These Men Can’t Get Enough Leather
The New York Times
A younger generation discovers the appeal of wearing skins.
In March, Brandon Mahler took a pair of thrifted leather pants and spliced them into shorts. Holding the results, Mr. Mahler, a fashion consultant in New York, had to acknowledge that he’d crossed the line of sartorial sanity.
“When are you wearing leather shorts?” Mr. Mahler said, speaking with a Hyde-like clarity about this Jekyll-esque tailoring experiment. “They don’t make sense.”
On other leather items, Mr. Mahler, 33, doesn’t hesitate. He owns three pairs of leather pants, several leather jackets and a prized Zegna leather blazer that called out to him at a secondhand store like a lustrous needle in the cotton haystack.
“Maybe it’s this rebel bad boy thing,” he said of his tendency to dress like an oil slick.

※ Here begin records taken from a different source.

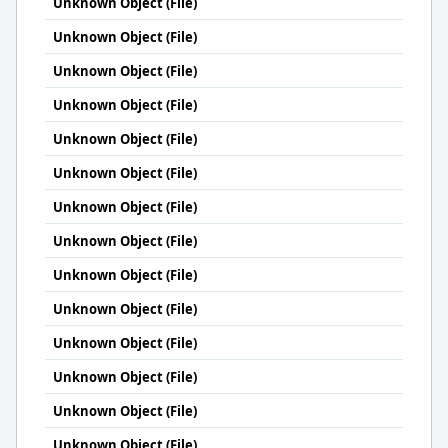
Unknown Object (File)
Unknown Object (File)
Unknown Object (File)
Unknown Object (File)
Unknown Object (File)
Unknown Object (File)
Unknown Object (File)
Unknown Object (File)
Unknown Object (File)
Unknown Object (File)
Unknown Object (File)
Unknown Object (File)
Unknown Object (File)
Unknown Object (File)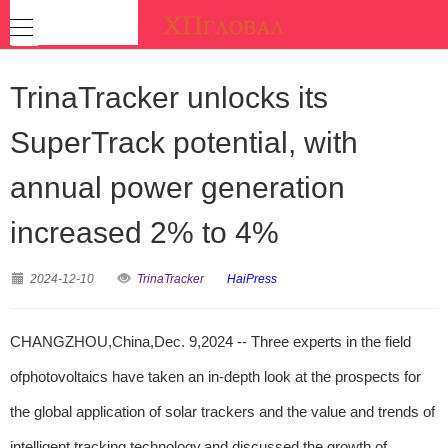
TrinaTracker unlocks its
SuperTrack potential, with
annual power generation
increased 2% to 4%
2024-12-10
TrinaTracker
HaiPress
CHANGZHOU,China,Dec. 9,2024 -- Three experts in the field
ofphotovoltaics have taken an in-depth look at the prospects for
the global application of solar trackers and the value and trends of
intelligent tracking technology,and discussed the growth of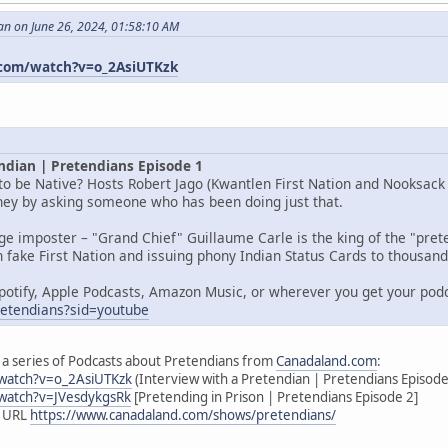
an on June 26, 2024, 01:58:10 AM
com/watch?v=o_2AsiUTKzk
ndian | Pretendians Episode 1
o be Native? Hosts Robert Jago (Kwantlen First Nation and Nooksack I
rney by asking someone who has been doing just that.
age imposter – "Grand Chief" Guillaume Carle is the king of the "pr
 fake First Nation and issuing phony Indian Status Cards to thousands
potify, Apple Podcasts, Amazon Music, or wherever you get your pod
pretendians?sid=youtube
 of a series of Podcasts about Pretendians from
Canadaland.com
:
watch?v=o_2AsiUTKzk
(Interview with a Pretendian | Pretendians Episode
watch?v=JVesdykgsRk
[Pretending in Prison | Pretendians Episode 2]
s URL
https://www.canadaland.com/shows/pretendians/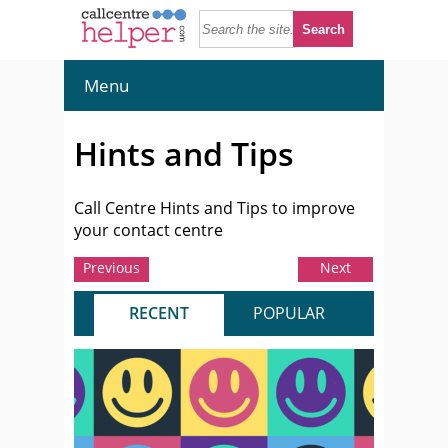
Menu
Hints and Tips
Call Centre Hints and Tips to improve
your contact centre
Previous
Next
RECENT
POPULAR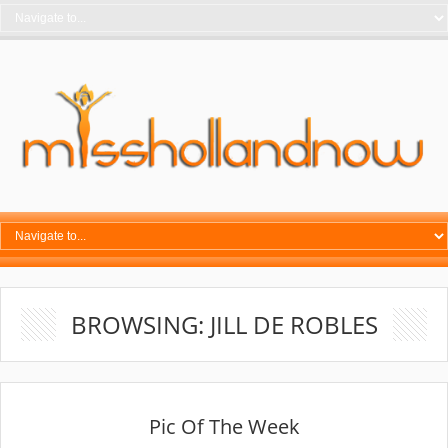
BROWSING: JILL DE ROBLES
Pic Of The Week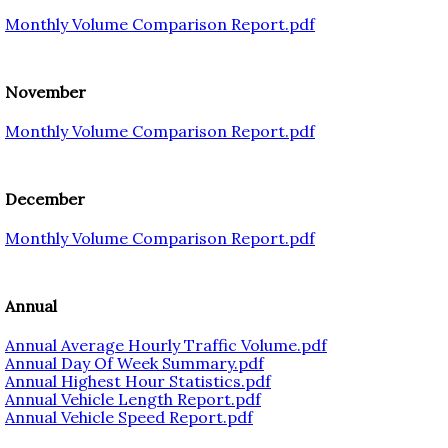
Monthly Volume Comparison Report.pdf
November
Monthly Volume Comparison Report.pdf
December
Monthly Volume Comparison Report.pdf
Annual
Annual Average Hourly Traffic Volume.pdf
Annual Day Of Week Summary.pdf
Annual Highest Hour Statistics.pdf
Annual Vehicle Length Report.pdf
Annual Vehicle Speed Report.pdf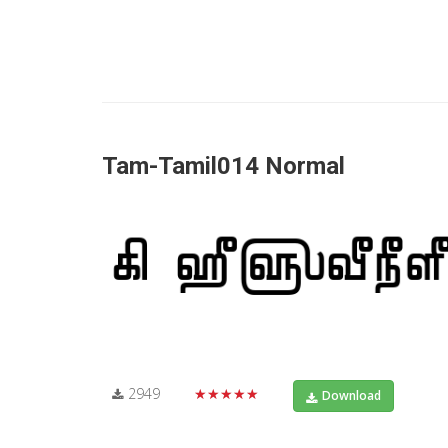
Tam-Tamil014 Normal
2949
★★★★★
Download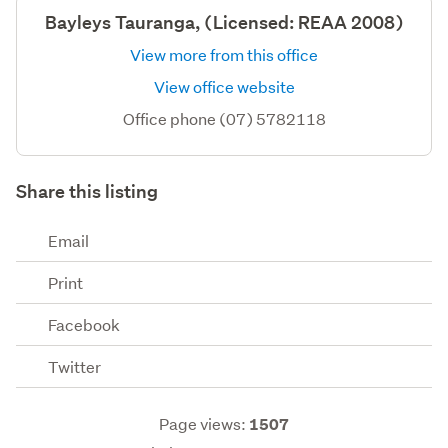
Bayleys Tauranga, (Licensed: REAA 2008)
View more from this office
View office website
Office phone (07) 5782118
Share this listing
Email
Print
Facebook
Twitter
Page views:
1507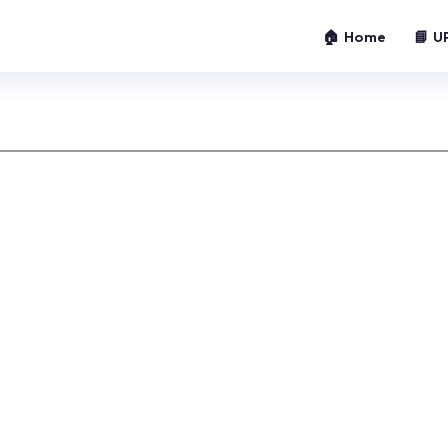
🏠 Home
📘 U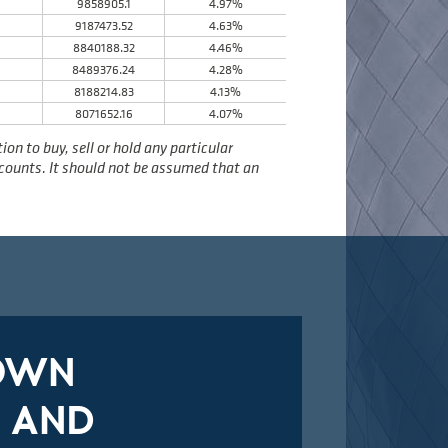
9858905.1
4.97%
9187473.52
4.63%
8
8840188.32
4.46%
8489376.24
4.28%
8188214.83
4.13%
8071652.16
4.07%
n to buy, sell or hold any particular
accounts. It should not be assumed that an
DOWN
 AND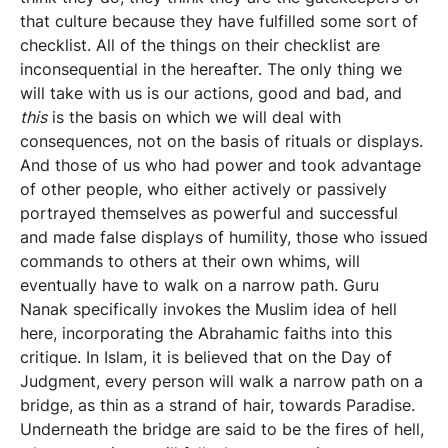
that culture because they have fulfilled some sort of
checklist. All of the things on their checklist are
inconsequential in the hereafter. The only thing we
will take with us is our actions, good and bad, and
this
is the basis on which we will deal with
consequences, not on the basis of rituals or displays.
And those of us who had power and took advantage
of other people, who either actively or passively
portrayed themselves as powerful and successful
and made false displays of humility, those who issued
commands to others at their own whims, will
eventually have to walk on a narrow path. Guru
Nanak specifically invokes the Muslim idea of hell
here, incorporating the Abrahamic faiths into this
critique. In Islam, it is believed that on the Day of
Judgment, every person will walk a narrow path on a
bridge, as thin as a strand of hair, towards Paradise.
Underneath the bridge are said to be the fires of hell,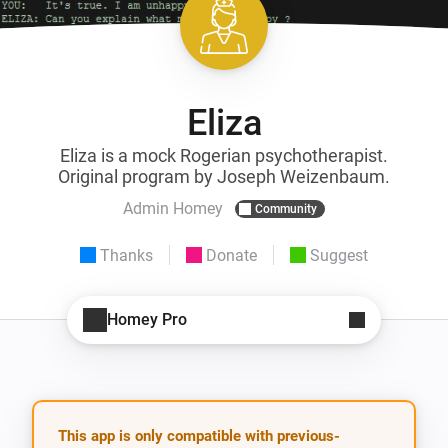
Eliza
Eliza is a mock Rogerian psychotherapist.
Original program by Joseph Weizenbaum.
Admin Homey
Community
Thanks
Donate
Suggest
Homey Pro
This app is only compatible with previous-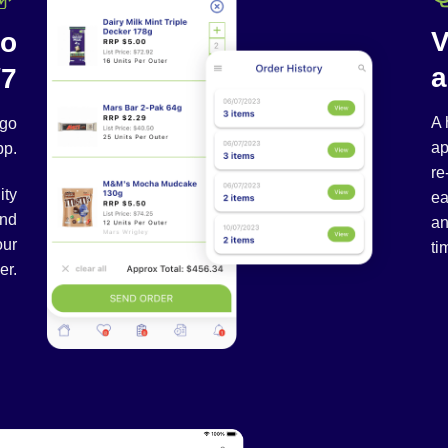
V
to
a
/7
A 
-go
ap
pp.
re
ity
ea
and
an
our
ti
er.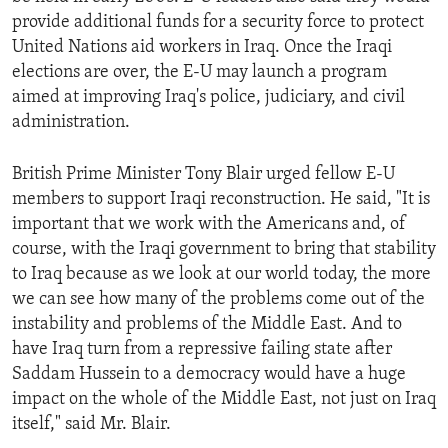
provide additional funds for a security force to protect
United Nations aid workers in Iraq. Once the Iraqi
elections are over, the E-U may launch a program
aimed at improving Iraq's police, judiciary, and civil
administration.
British Prime Minister Tony Blair urged fellow E-U
members to support Iraqi reconstruction. He said, "It is
important that we work with the Americans and, of
course, with the Iraqi government to bring that stability
to Iraq because as we look at our world today, the more
we can see how many of the problems come out of the
instability and problems of the Middle East. And to
have Iraq turn from a repressive failing state after
Saddam Hussein to a democracy would have a huge
impact on the whole of the Middle East, not just on Iraq
itself," said Mr. Blair.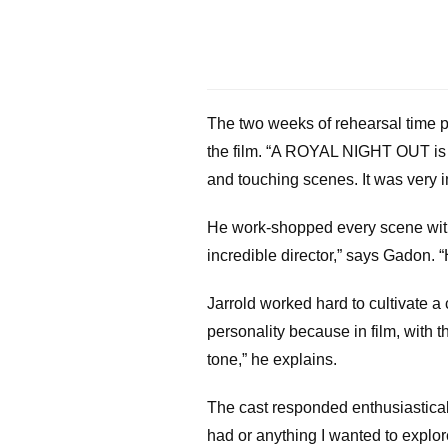
The two weeks of rehearsal time pri
the film. “A ROYAL NIGHT OUT is qu
and touching scenes. It was very im
He work-shopped every scene with t
incredible director,” says Gadon. 
Jarrold worked hard to cultivate a 
personality because in film, with t
tone,” he explains.
The cast responded enthusiastical
had or anything I wanted to explor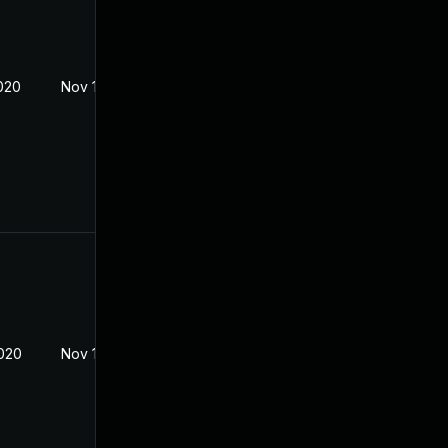
2020
Nov 18, 2019
2020
Nov 18, 2019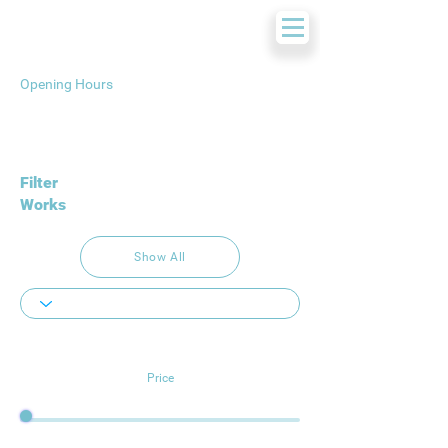
Opening Hours
Filter
Works
Show All
Price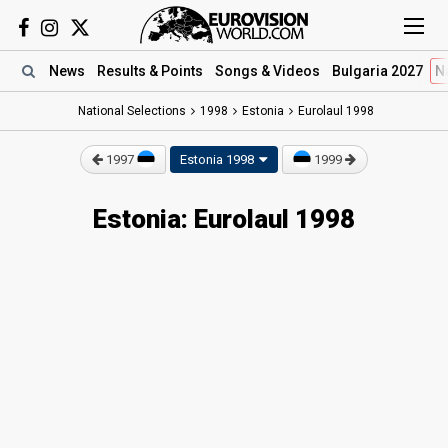
News
Results
& Points
Songs
& Videos
Bulgaria 2027
N
National Selections
1998
Estonia
Eurolaul 1998
1997
Estonia 1998
1999
Estonia: Eurolaul 1998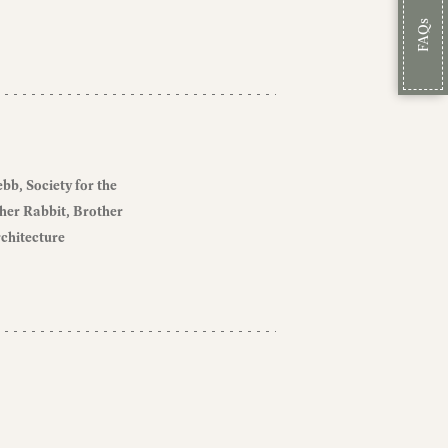
FAQs
ebb
Society for the
her Rabbit
Brother
chitecture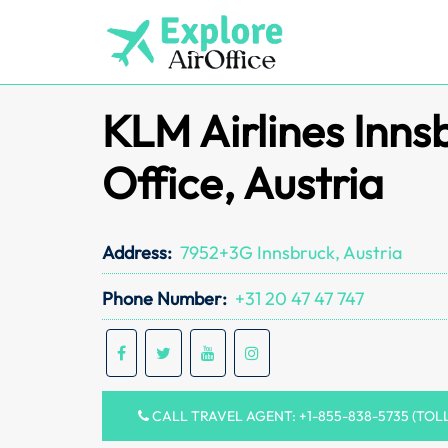
Skip
to
content
KLM Airlines Inns
Office, Austria
Address:
7952+3G Innsbruck, Austria
Phone Number:
+31 20 47 47 747
CALL TRAVEL AGENT: +1-855-838-5735 (TOL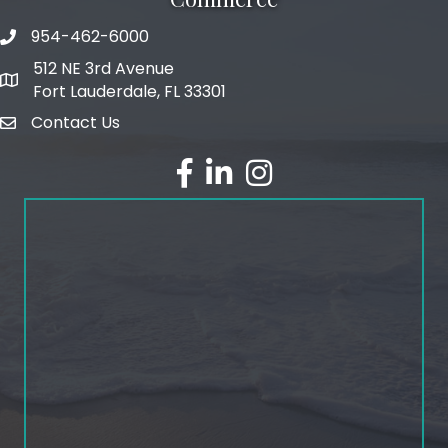
954-462-6000
phone number
512 NE 3rd Avenue
map and address
Fort Lauderdale, FL 33301
Contact Us
email
facebook
linked in
Instagram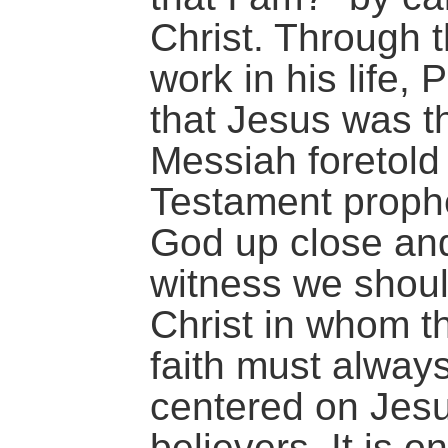
Christ. Through t
work in his life,
that Jesus was t
Messiah foretold
Testament prophe
God up close an
witness we shoul
Christ in whom th
faith must alway
centered on Jesu
believers. It is o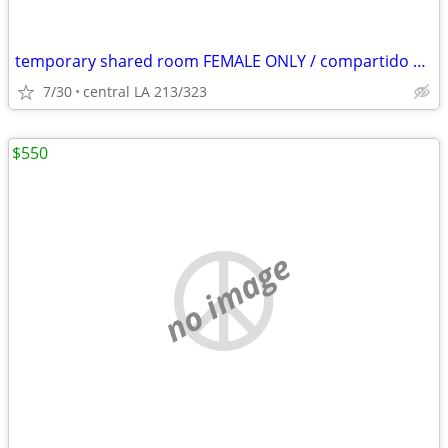
temporary shared room FEMALE ONLY / compartido cuarto MUJER SOLAMENTE
7/30
central LA 213/323
$550
no image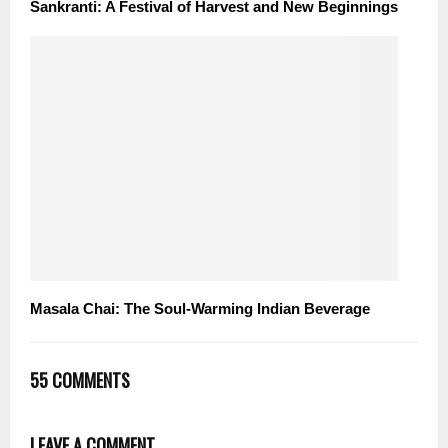
Sankranti: A Festival of Harvest and New Beginnings
Masala Chai: The Soul-Warming Indian Beverage
55 COMMENTS
LEAVE A COMMENT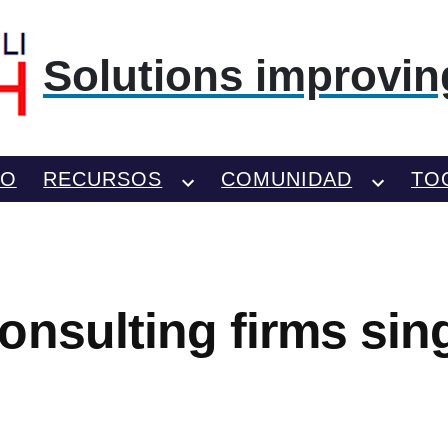
Solutions improving
TO
RECURSOS
COMUNIDAD
TO
onsulting firms sin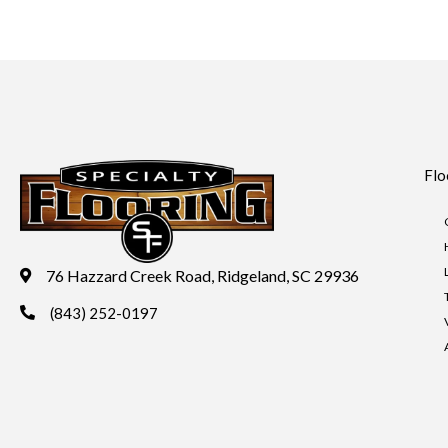
Flo
76 Hazzard Creek Road, Ridgeland, SC 29936
(843) 252-0197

Mr. Mahler typifies a cohort of men — often younger, yes, but also unbothered by the material’s many clichés — that have leaned into leather.
There’s Shaboozey, the country-rap warbler who appeared on “Saturday Night Live” this month outfitted in leather from his boots to his bolo tie; Timothée Chalamet, putting a fine point on his rocker pivot by wearing a black leather Prada blazer on the “A Complete Unknown” red carpet; and the Memphis Grizzlies player Jaren Jackson Jr., who arrived at a recent game in inky leather pants and a matching leather tank top.